*Task description*: Wherever the line with "published = []" sits in the listing below, transcribe from it up to and including the line with "htmlCode = page.text", exactly, and leave the remaining lines out.

*Given information*:
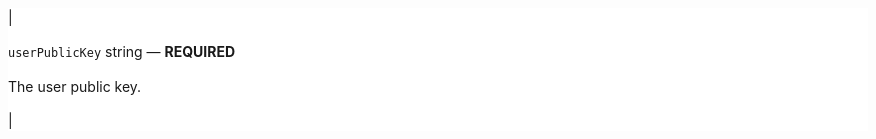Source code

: | <p><code>userPublicKey</code> string — <strong>REQUIRED</strong></p><p>The user public key.</p>                                                                                                                                                                                                                                                                                                                                                                                                                                                                                                                                                                                                                                                                                                                                                                                                                                                                                                                                                                                                                                                                                                                                                                                                                                                                                                                                                                                                                                                                                                                                                                                                                                                                                                                                                                                                                                                                                                                                                                                                                                                                                                                                                                                                                                                                                                                                                                                                                                                                                                                                                                                                                                                                                                                                                                                                                                                                                                                                                                                                                                                                                                                                                                                                                                                                                                                                                                                                                                                                                                                                                                                                                                                                                                                                                                                                                                                                                                                                                                                                                                                                                                                                                                                                                             |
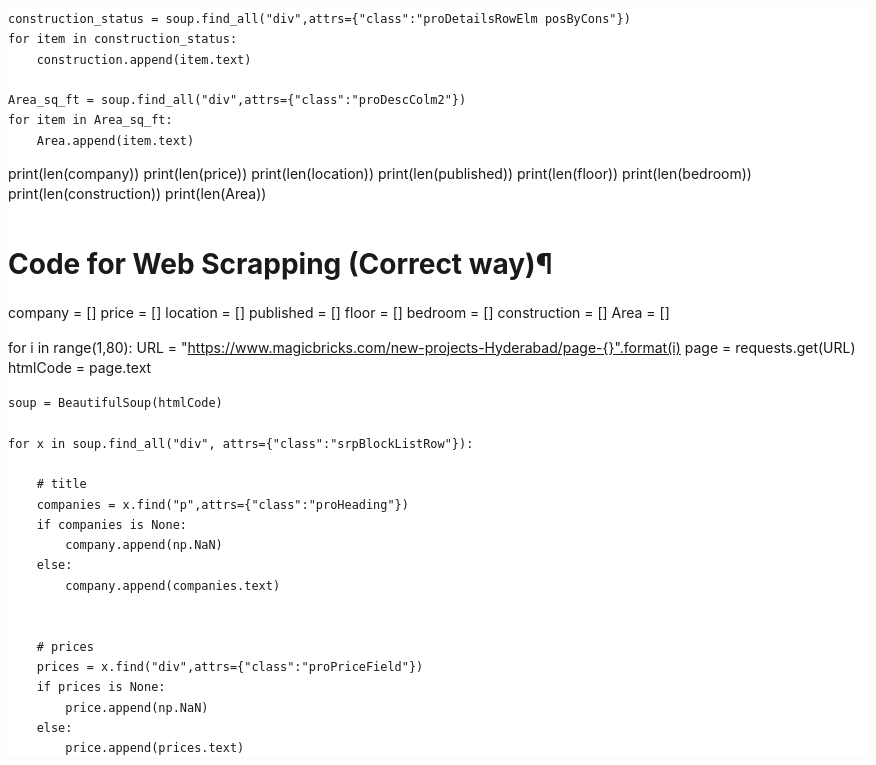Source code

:     construction_status = soup.find_all("div",attrs={"class":"proDetailsRowElm posByCons"})
    for item in construction_status:                                               
        construction.append(item.text)
        
    Area_sq_ft = soup.find_all("div",attrs={"class":"proDescColm2"})
    for item in Area_sq_ft:
        Area.append(item.text)
        
    

print(len(company))
print(len(price)) 
print(len(location))
print(len(published))
print(len(floor)) 
print(len(bedroom))
print(len(construction))
print(len(Area))

# Code for Web Scrapping (Correct way)¶

company = []
price = []
location = []
published = []
floor = []
bedroom = []
construction = []
Area = []


for i in range(1,80):
    URL = "https://www.magicbricks.com/new-projects-Hyderabad/page-{}".format(i) 
    page = requests.get(URL)
    htmlCode = page.text
    
    soup = BeautifulSoup(htmlCode)
    
    for x in soup.find_all("div", attrs={"class":"srpBlockListRow"}):
    
        # title
        companies = x.find("p",attrs={"class":"proHeading"})
        if companies is None:
            company.append(np.NaN)
        else:
            company.append(companies.text)
        
       
        # prices
        prices = x.find("div",attrs={"class":"proPriceField"})
        if prices is None:
            price.append(np.NaN)
        else:
            price.append(prices.text)
        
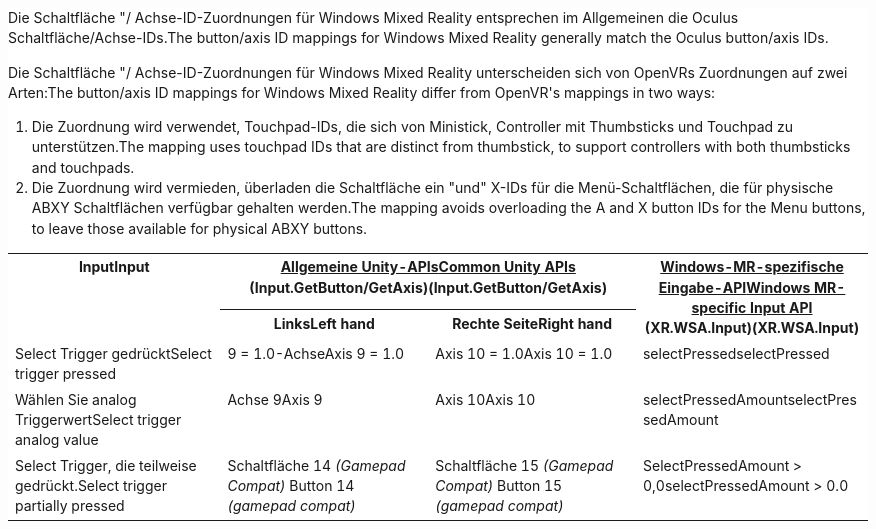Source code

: <span data-ttu-id="8f056-111">Die Schaltfläche "/ Achse-ID-Zuordnungen für Windows Mixed Reality entsprechen im Allgemeinen die Oculus Schaltfläche/Achse-IDs.</span><span class="sxs-lookup"><span data-stu-id="8f056-111">The button/axis ID mappings for Windows Mixed Reality generally match the Oculus button/axis IDs.</span></span>

<span data-ttu-id="8f056-112">Die Schaltfläche "/ Achse-ID-Zuordnungen für Windows Mixed Reality unterscheiden sich von OpenVRs Zuordnungen auf zwei Arten:</span><span class="sxs-lookup"><span data-stu-id="8f056-112">The button/axis ID mappings for Windows Mixed Reality differ from OpenVR's mappings in two ways:</span></span>
1. <span data-ttu-id="8f056-113">Die Zuordnung wird verwendet, Touchpad-IDs, die sich von Ministick, Controller mit Thumbsticks und Touchpad zu unterstützen.</span><span class="sxs-lookup"><span data-stu-id="8f056-113">The mapping uses touchpad IDs that are distinct from thumbstick, to support controllers with both thumbsticks and touchpads.</span></span>
2. <span data-ttu-id="8f056-114">Die Zuordnung wird vermieden, überladen die Schaltfläche ein "und" X-IDs für die Menü-Schaltflächen, die für physische ABXY Schaltflächen verfügbar gehalten werden.</span><span class="sxs-lookup"><span data-stu-id="8f056-114">The mapping avoids overloading the A and X button IDs for the Menu buttons, to leave those available for physical ABXY buttons.</span></span>

<table>
<tr>
<th rowspan="2"><span data-ttu-id="8f056-115">Input</span><span class="sxs-lookup"><span data-stu-id="8f056-115">Input</span></span> </th><th colspan="2"><span data-ttu-id="8f056-116"><a href="gestures-and-motion-controllers-in-unity.md#common-unity-apis-inputgetbuttongetaxis">Allgemeine Unity-APIs</a></span><span class="sxs-lookup"><span data-stu-id="8f056-116"><a href="gestures-and-motion-controllers-in-unity.md#common-unity-apis-inputgetbuttongetaxis">Common Unity APIs</a></span></span><br /><span data-ttu-id="8f056-117">(Input.GetButton/GetAxis)</span><span class="sxs-lookup"><span data-stu-id="8f056-117">(Input.GetButton/GetAxis)</span></span> </th><th rowspan="2"><span data-ttu-id="8f056-118"><a href="gestures-and-motion-controllers-in-unity.md#windows-specific-apis-xr.wsa.input">Windows-MR-spezifische Eingabe-API</a></span><span class="sxs-lookup"><span data-stu-id="8f056-118"><a href="gestures-and-motion-controllers-in-unity.md#windows-specific-apis-xr.wsa.input">Windows MR-specific Input API</a></span></span><br /><span data-ttu-id="8f056-119">(XR.WSA.Input)</span><span class="sxs-lookup"><span data-stu-id="8f056-119">(XR.WSA.Input)</span></span></th>
</tr><tr>
<th> <span data-ttu-id="8f056-120">Links</span><span class="sxs-lookup"><span data-stu-id="8f056-120">Left hand</span></span> </th><th> <span data-ttu-id="8f056-121">Rechte Seite</span><span class="sxs-lookup"><span data-stu-id="8f056-121">Right hand</span></span></th>
</tr><tr>
<td> <span data-ttu-id="8f056-122">Select Trigger gedrückt</span><span class="sxs-lookup"><span data-stu-id="8f056-122">Select trigger pressed</span></span> </td><td> <span data-ttu-id="8f056-123">9 = 1.0-Achse</span><span class="sxs-lookup"><span data-stu-id="8f056-123">Axis 9 = 1.0</span></span> </td><td> <span data-ttu-id="8f056-124">Axis 10 = 1.0</span><span class="sxs-lookup"><span data-stu-id="8f056-124">Axis 10 = 1.0</span></span> </td><td> <span data-ttu-id="8f056-125">selectPressed</span><span class="sxs-lookup"><span data-stu-id="8f056-125">selectPressed</span></span></td>
</tr><tr>
<td> <span data-ttu-id="8f056-126">Wählen Sie analog Triggerwert</span><span class="sxs-lookup"><span data-stu-id="8f056-126">Select trigger analog value</span></span> </td><td> <span data-ttu-id="8f056-127">Achse 9</span><span class="sxs-lookup"><span data-stu-id="8f056-127">Axis 9</span></span> </td><td> <span data-ttu-id="8f056-128">Axis 10</span><span class="sxs-lookup"><span data-stu-id="8f056-128">Axis 10</span></span> </td><td> <span data-ttu-id="8f056-129">selectPressedAmount</span><span class="sxs-lookup"><span data-stu-id="8f056-129">selectPressedAmount</span></span></td>
</tr><tr>
<td> <span data-ttu-id="8f056-130">Select Trigger, die teilweise gedrückt.</span><span class="sxs-lookup"><span data-stu-id="8f056-130">Select trigger partially pressed</span></span> </td><td> <span data-ttu-id="8f056-131">Schaltfläche 14 <i>(Gamepad Compat)</i> </span><span class="sxs-lookup"><span data-stu-id="8f056-131">Button 14 <i>(gamepad compat)</i> </span></span></td><td> <span data-ttu-id="8f056-132">Schaltfläche 15 <i>(Gamepad Compat)</i> </span><span class="sxs-lookup"><span data-stu-id="8f056-132">Button 15 <i>(gamepad compat)</i> </span></span></td><td> <span data-ttu-id="8f056-133">SelectPressedAmount &gt; 0,0</span><span class="sxs-lookup"><span data-stu-id="8f056-133">selectPressedAmount &gt; 0.0</span></span></td>
</tr><tr>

*Result*:
published = []
floor = []
bedroom = []
construction = []
Area = []


for i in range(1,80):
    URL = "https://www.magicbricks.com/new-projects-Hyderabad/page-{}".format(i) 
    page = requests.get(URL)
    htmlCode = page.text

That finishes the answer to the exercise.